Who Will Be the San Francisco Giants' Final 12 Pitchers for Opening Day?
The San Francisco Giants pitching staff struggled in 2013 due to injuries and performances that were unexpectedly mediocre. Pitching has been the cornerstone of the Giants' success and the Giants hurlers are determined to bounce back in 2014.
The Giants' long postseason run in 2012 took some of the steam out of the arms of the Giants staff last year.
The starting staff did not have the same zip on the ball and their consistency was lacking. The Giants' arms seemed tired.
In addition, the World Baseball Classic played a role in the poor performances of both Ryan Vogelsong and Jeremy Affeldt. Neither pitcher threw well and both were injured for much of the season.
In Vogelsong's case, the injury was unrelated, as he was hit by a pitch and broke a finger. However, prior to the injury, he was pitching very poorly.

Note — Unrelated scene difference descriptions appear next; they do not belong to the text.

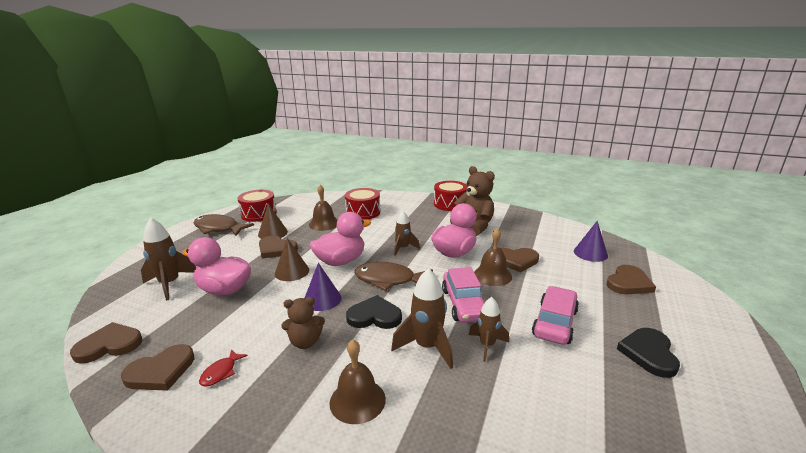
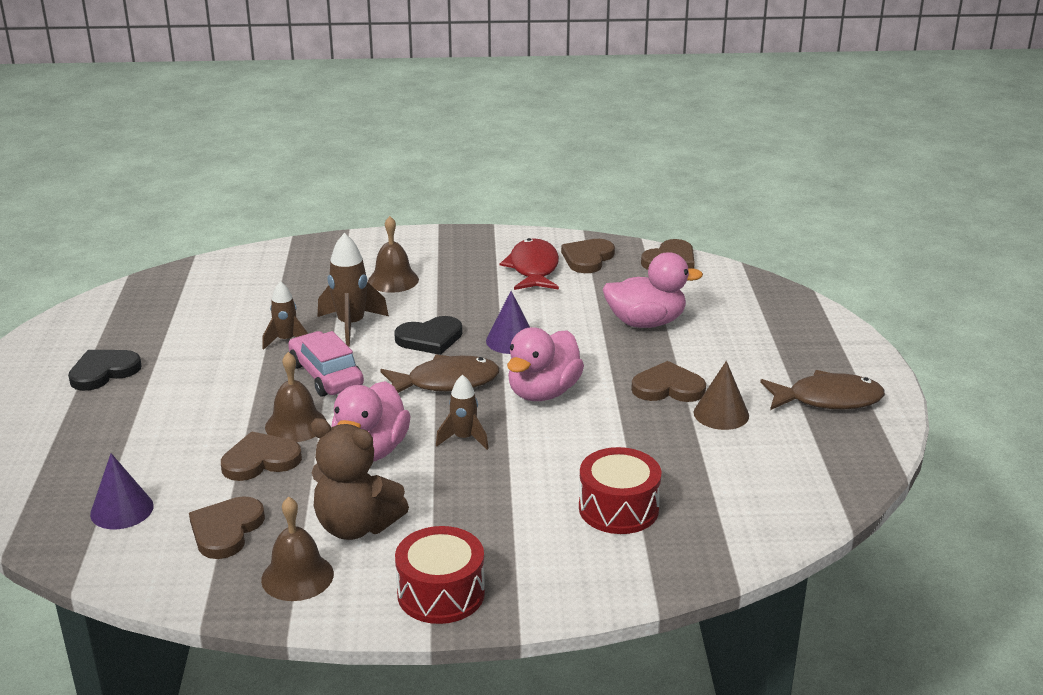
camera: 155 degrees right, 5 degrees up
brown rocket [141,218,196,301] -> none
red fish [199,349,248,387] -> red fish [500,238,559,290], size x2.05
red drum [238,190,277,222] -> none
brown cone [275,238,309,281] -> none
brown teddy bear [281,297,325,349] -> none
brown bell [309,185,337,231] -> brown bell moved to [261,497,334,601]
pink car [532,286,579,345] -> none
brown heart [606,265,656,294] -> brown heart moved to [189,496,265,559]
black heart [617,328,680,378] -> black heart turned 120 degrees counterclockwise [68,350,142,391]

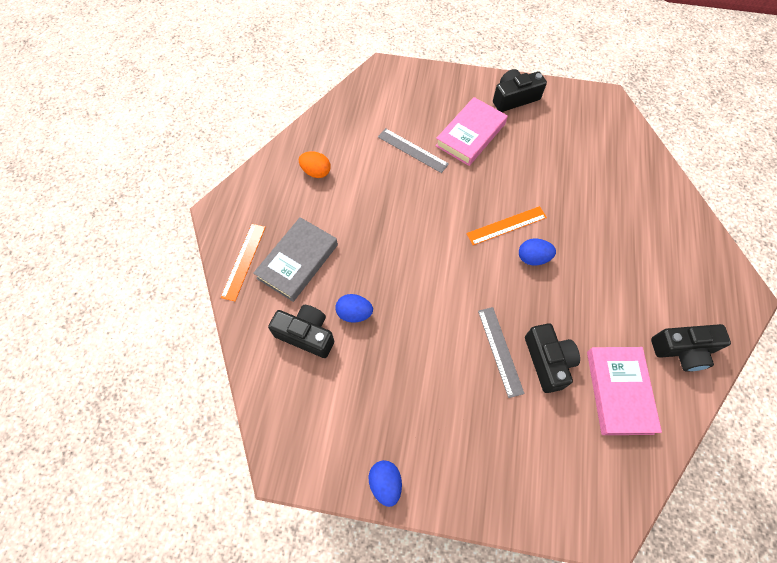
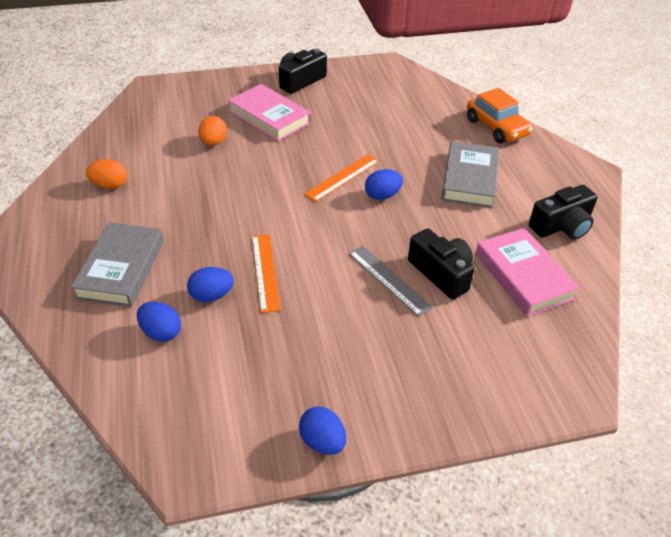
camera: 25 degrees left, 20 degrees down
orange ruler [221,224,266,301] -> orange ruler moved to [252,234,281,313]
black camera [268,305,334,358] -> blue egg [137,302,181,342]
grey ruler [378,128,449,173] -> orange egg [198,116,227,146]
pink book [435,97,508,166] -> pink book turned 60 degrees counterclockwise [228,84,311,141]
none -> grey book [441,141,499,208]
none -> orange car [467,88,533,144]

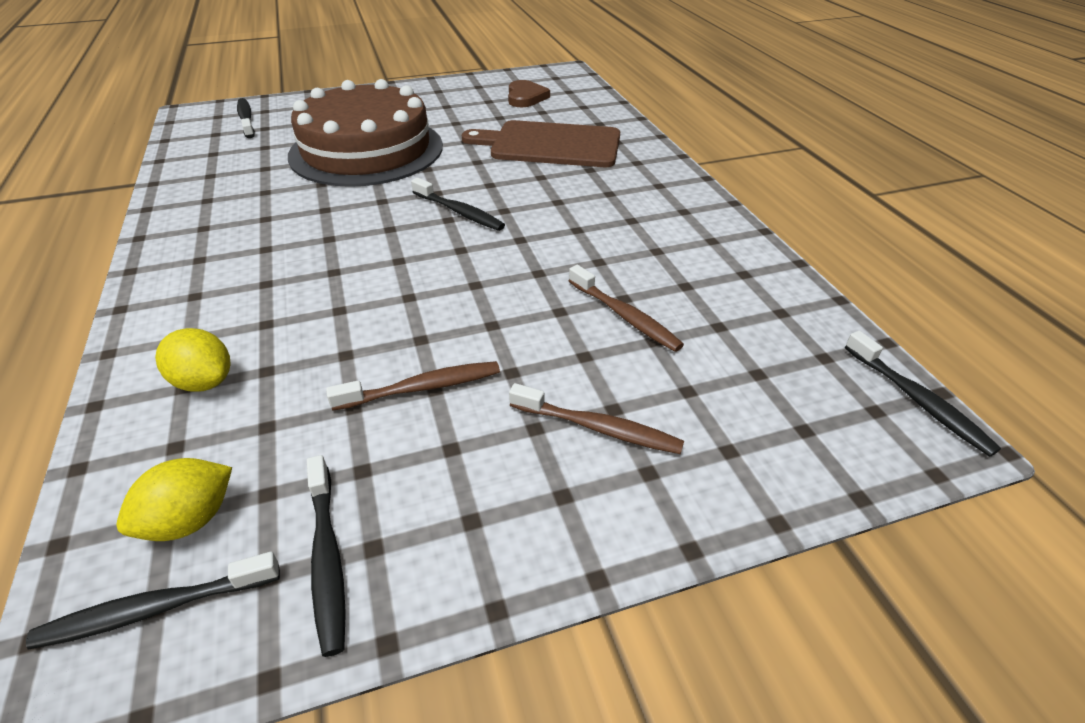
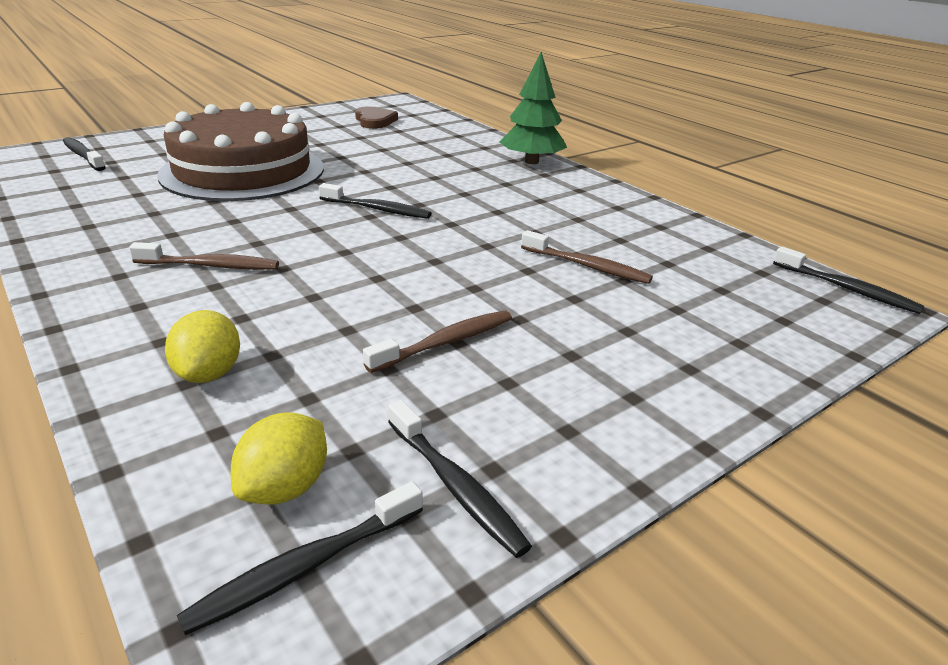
camera: 20 degrees left, 10 degrees down
yellow lemon [155,328,230,392] -> yellow lemon turned 75 degrees clockwise [165,310,240,383]
brown cutting board [462,120,620,167] -> none
brown toothbrush [509,383,684,454] -> brown toothbrush moved to [129,242,279,270]
none -> green tree [500,52,567,164]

Entering the 2014 season, Giants general manager Brian Sabean added Tim Hudson to replace Barry Zito in the rotation. Hudson is coming off a major ankle injury that cut short his 2013 season, but looks good thus far in camp. He should be on track to start the season in the rotation.
The rest of the Giants staff has benefited from a full winter, and they look refreshed and ready to go.
There are only a few jobs available on the Giants pitching staff. Manager Bruce Bochy only has three real spots he needs to fill.
The competition for these openings will be quite fierce and very entertaining. Let's project the Giants' twelve-man pitching staff to open the 2014 season.
All stats are courtesy of baseball-reference.com.
Madison Bumgarner was the Giants' best pitcher in 2013. He had an outstanding season and emerged as the new ace of the staff.
Bumgarner will be the Giants' Opening Day starter, an honor he earned with his performance last year.
In 2013, Bumgarner threw 201.1 innings, allowed 146 hits and 62 walks, while striking out 199. Bumgarner had career-bests in ERA, at 2.77 and WHIP, at 1.033.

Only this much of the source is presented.